Paying for software is buying insurance
An earlier post noted that the default approach to investing in Business Analytics is via a top-down, commercial software-centric, project-based, formal initiative. Two of the more perverse things this approach provides to its organisational sponsors are an insurance policy and an internal marketing campaign.
The more money an organisation spends on software, the more it sees itself as entitled to blame the software vendor (or implementation partner, or advising consultancy) if the implementation falls short of expectations. The organisation may talk of being ‘misled’ by the vendor, of having promises unfulfilled, perhaps of being a ‘guinea pig’ or of having been sold ‘vapourware’. A relationship once characterised by mutual trust and responsibility starts sounding more like a story of a ruthless aggressor preying on an innocent victim. In any case, the money the organisation has spent on licences, implementation services and maintenance will have transmuted into an insurance premium. The organisation claims against its new insurance policy by shifting all blame for failure to the vendor and demanding ongoing unpaid services as compensation.

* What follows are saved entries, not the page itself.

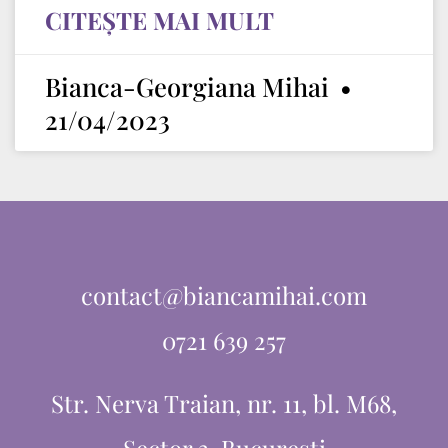
CITEȘTE MAI MULT
Bianca-Georgiana Mihai
21/04/2023
contact@biancamihai.com
0721 639 257
Str. Nerva Traian, nr. 11, bl. M68,
Sector 3, București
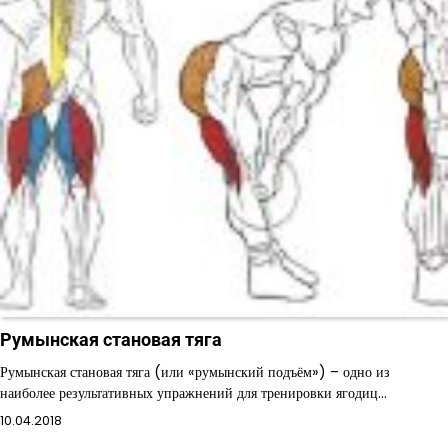
Румынская становая тяга
Румынская становая тяга (или «румынский подъём») – одно из
наиболее результативных упражнений для тренировки ягодиц…
10.04.2018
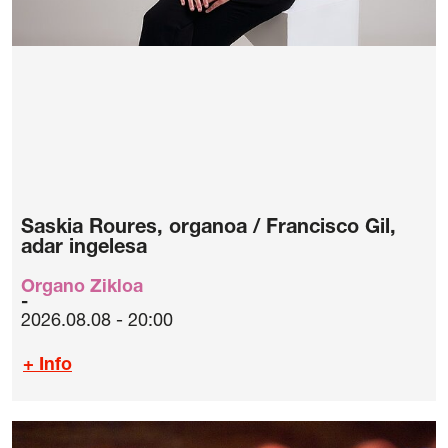
Saskia Roures, organoa / Francisco Gil,
adar ingelesa
Organo Zikloa
2026.08.08 - 20:00
+ Info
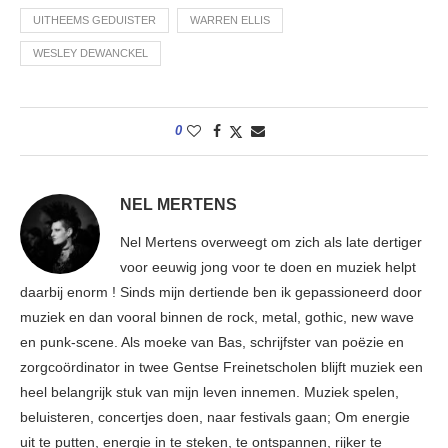
UITHEEMS GEDUISTER
WARREN ELLIS
WESLEY DEWANCKEL
0
NEL MERTENS
Nel Mertens overweegt om zich als late dertiger
voor eeuwig jong voor te doen en muziek helpt
daarbij enorm ! Sinds mijn dertiende ben ik gepassioneerd door
muziek en dan vooral binnen de rock, metal, gothic, new wave
en punk-scene. Als moeke van Bas, schrijfster van poëzie en
zorgcoördinator in twee Gentse Freinetscholen blijft muziek een
heel belangrijk stuk van mijn leven innemen. Muziek spelen,
beluisteren, concertjes doen, naar festivals gaan; Om energie
uit te putten, energie in te steken, te ontspannen, rijker te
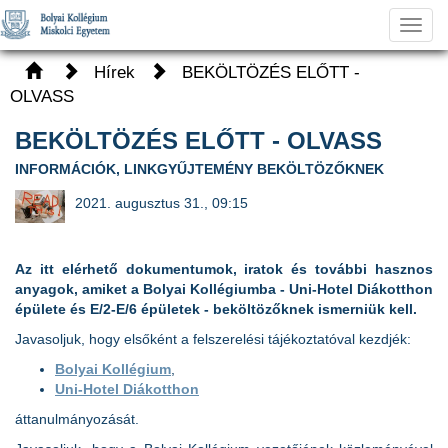
Toggl
navig
Hírek
BEKÖLTÖZÉS ELŐTT -
OLVASS
BEKÖLTÖZÉS ELŐTT - OLVASS
INFORMÁCIÓK, LINKGYŰJTEMÉNY BEKÖLTÖZŐKNEK
2021. augusztus 31., 09:15
Az itt elérhető dokumentumok, iratok és további hasznos
anyagok, amiket a Bolyai Kollégiumba - Uni-Hotel Diákotthon
épülete és E/2-E/6 épületek - beköltözőknek ismerniük kell.
Javasoljuk, hogy elsőként a felszerelési tájékoztatóval kezdjék:
Bolyai Kollégium
,
Uni-Hotel Diákotthon
áttanulmányozását.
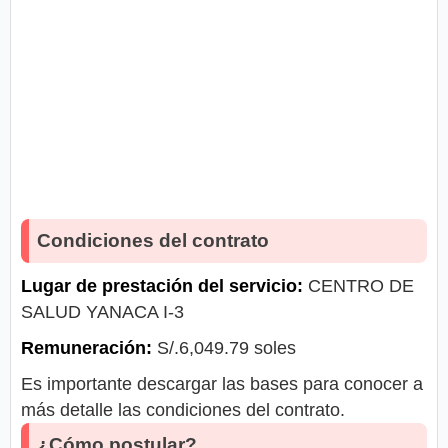
Condiciones del contrato
Lugar de prestación del servicio:
CENTRO DE
SALUD YANACA I-3
Remuneración:
S/.6,049.79 soles
Es importante descargar las bases para conocer a
más detalle las condiciones del contrato.
¿Cómo postular?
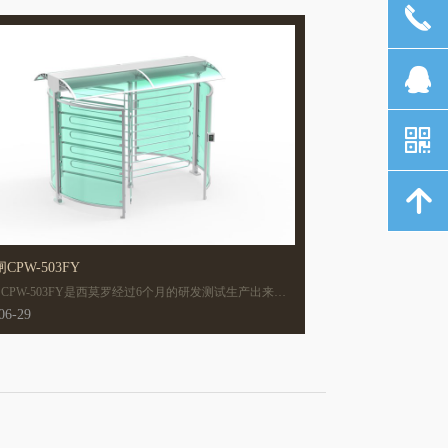
끅
뀩
낃
녕
CPW-503FY
CPW-503FY是西莫罗经过6个月的研发测试生产出来的
大码通道闸机，其特点主要体现在宽大的闸机通道，增加
06-29
行空间，同时围拦不再是单调的不锈钢结构，而是增加了
透明玻璃，给人清新的感觉，同时绿色象征着生机。用于
、场馆等场合是不错的选择。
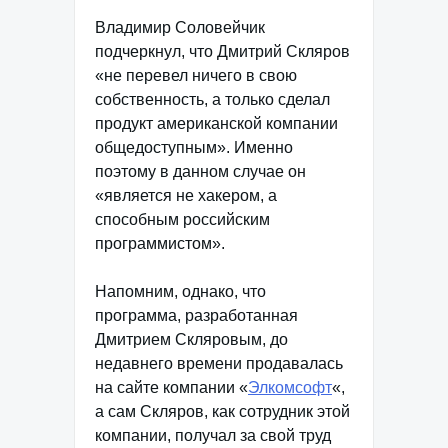
Владимир Соловейчик
подчеркнул, что Дмитрий Скляров
«не перевел ничего в свою
собственность, а только сделал
продукт американской компании
общедоступным». Именно
поэтому в данном случае он
«является не хакером, а
способным российским
программистом».
Напомним, однако, что
программа, разработанная
Дмитрием Скляровым, до
недавнего времени продавалась
на сайте компании «
Элкомсофт
«,
а сам Скляров, как сотрудник этой
компании, получал за свой труд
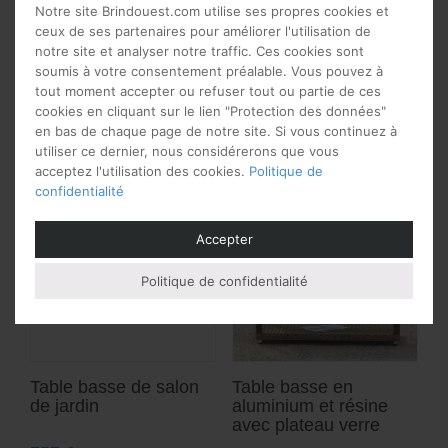
. Dimensions: Longueur 130 cm
plateaux en rotin
Notre site Brindouest.com utilise ses propres cookies et
x Profondeur 70 cm x Hauteur
Dimensions: Longueur: 110 cm
ceux de ses partenaires pour améliorer l'utilisation de
35 cm Couleur unique: gris
x Largeur: 60 cm x hauteur: 46
notre site et analyser notre traffic. Ces cookies sont
Délais de livraison: 3 à 4
cm Trente couleurs au choix
soumis à votre consentement préalable. Vous pouvez à
semaines.
Délais de livraison
tout moment accepter ou refuser tout ou partie de ces
: 4 à 6 semaines
cookies en cliquant sur le lien "Protection des données"
en bas de chaque page de notre site. Si vous continuez à
utiliser ce dernier, nous considérerons que vous
acceptez l'utilisation des cookies.
Politique de
confidentialité
Accepter
Politique de confidentialité
Table basse de salon
Table basse en
de jardin
aluminium et résine
avec plateau verre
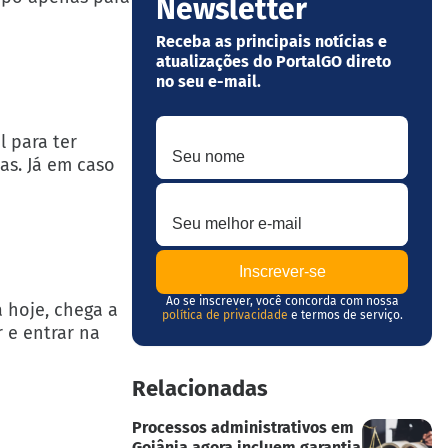
Newsletter
Receba as principais notícias e
atualizações do PortalGO direto
no seu e-mail.
Seu nome
l para ter
as. Já em caso
Seu melhor e-mail
Ao se inscrever, você concorda com nossa
 hoje, chega a
política de privacidade
e termos de serviço.
 e entrar na
Relacionadas
Processos administrativos em
Goiânia agora incluem garantia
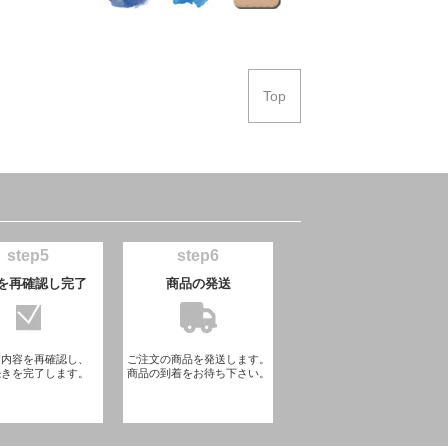
Top
step5
step6
を再確認し完了
商品の発送
文内容を再確認し、
ご注文の商品を発送します。
続きを完了します。
商品の到着をお待ち下さい。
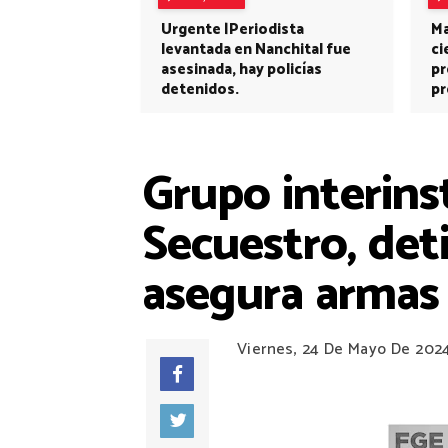
Urgente |Periodista
Ma
levantada en Nanchital fue
ci
asesinada, hay policías
pr
detenidos.
pr
Grupo interinst
Secuestro, det
asegura armas
Viernes, 24 De Mayo De 202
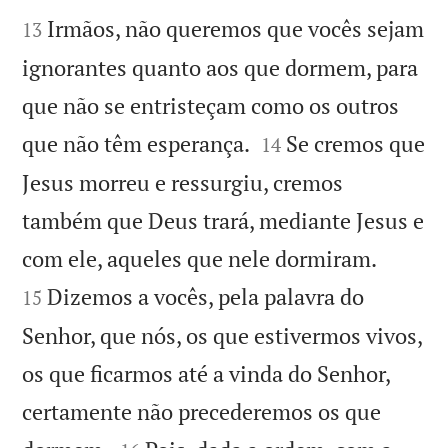


Irmãos, não queremos que vocês sejam
13
ignorantes quanto aos que dormem, para
que não se entristeçam como os outros


que não têm esperança.
Se cremos que
14
Jesus morreu e ressurgiu, cremos
também que Deus trará, mediante Jesus e


com ele, aqueles que nele dormiram.
Dizemos a vocês, pela palavra do
15
Senhor, que nós, os que estivermos vivos,
os que ficarmos até a vinda do Senhor,
certamente não precederemos os que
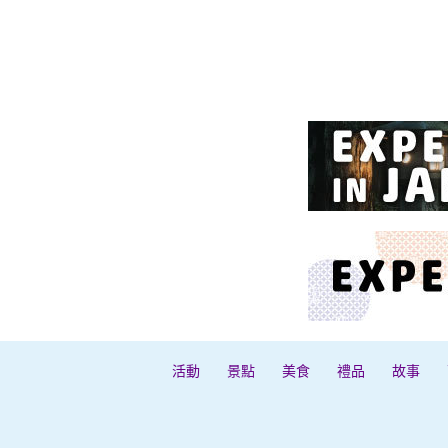
活動
景點
美食
禮品
故事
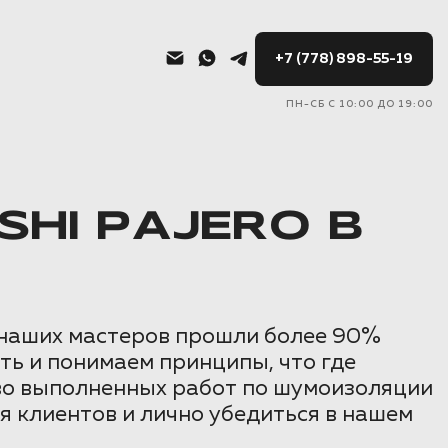
+7 (778) 898-55-19
ПН-СБ С 10:00 ДО 19:00
HI PAJERO В
 наших мастеров прошли более 90%
ть и понимаем принципы, что где
тво выполненных работ по шумоизоляции
я клиентов и лично убедиться в нашем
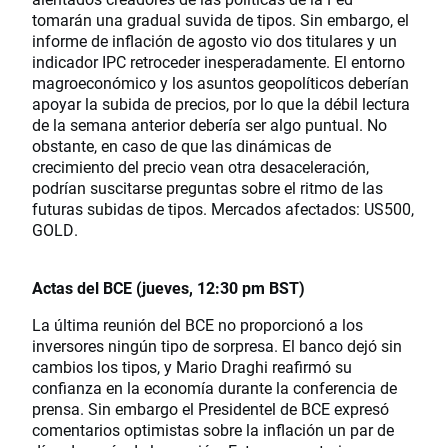
tomarán una gradual suvida de tipos. Sin embargo, el
informe de inflación de agosto vio dos titulares y un
indicador IPC retroceder inesperadamente. El entorno
magroeconómico y los asuntos geopolíticos deberían
apoyar la subida de precios, por lo que la débil lectura
de la semana anterior debería ser algo puntual. No
obstante, en caso de que las dinámicas de
crecimiento del precio vean otra desaceleración,
podrían suscitarse preguntas sobre el ritmo de las
futuras subidas de tipos. Mercados afectados: US500,
GOLD.
Actas del BCE (jueves, 12:30 pm BST)
La última reunión del BCE no proporcionó a los
inversores ningún tipo de sorpresa. El banco dejó sin
cambios los tipos, y Mario Draghi reafirmó su
confianza en la economía durante la conferencia de
prensa. Sin embargo el Presidentel de BCE expresó
comentarios optimistas sobre la inflación un par de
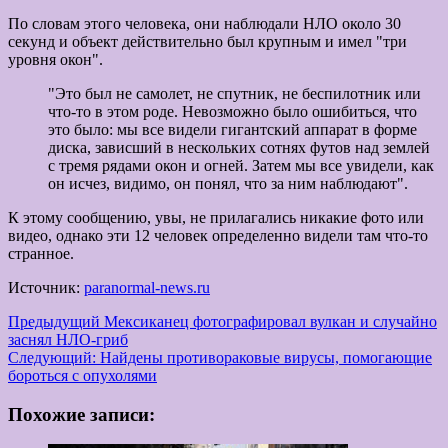
По словам этого человека, они наблюдали НЛО около 30
секунд и объект действительно был крупным и имел "три
уровня окон".
"Это был не самолет, не спутник, не беспилотник или
что-то в этом роде. Невозможно было ошибиться, что
это было: мы все видели гигантский аппарат в форме
диска, зависший в нескольких сотнях футов над землей
с тремя рядами окон и огней. Затем мы все увидели, как
он исчез, видимо, он понял, что за ним наблюдают".
К этому сообщению, увы, не прилагались никакие фото или
видео, однако эти 12 человек определенно видели там что-то
странное.
Источник:
paranormal-news.ru
Навигация
Предыдущий
Мексиканец фотографировал вулкан и случайно
заснял НЛО-гриб
записи
Следующий:
Найдены противораковые вирусы, помогающие
бороться с опухолями
Похожие записи:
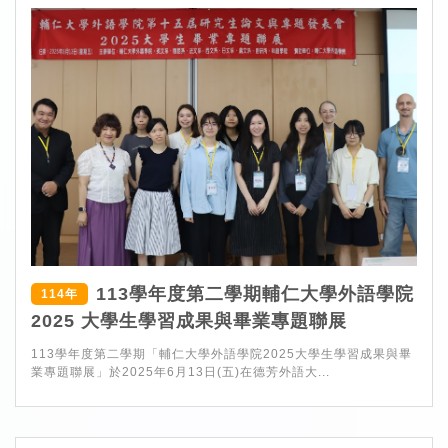
113學年度第二學期輔仁大學外語學院
114年
2025 大學生學習成果與畢業專題聯展
113學年度第二學期「輔仁大學外語學院2025大學生學習成果與畢
業專題聯展」於2025年6月13日(五)在德芳外語大...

The second thing spending money with a commercial vendor tacitly ‘purchases’ is internal marketing profile. A sponsor who successfully gets up a large business case for Business Analytics and spends up on commercial software also gains an internal reputation boost: as a leader, a visionary, a change agent, bold, perhaps a risk-taker. All of these things may indeed be true. Nonetheless, they don’t need to be true. The reputation spoils come from affiliation with the initial purchase, not from achieving eventual success with it. And here it’s worth noting that, should that success prove elusive down the line, there’s always insurance.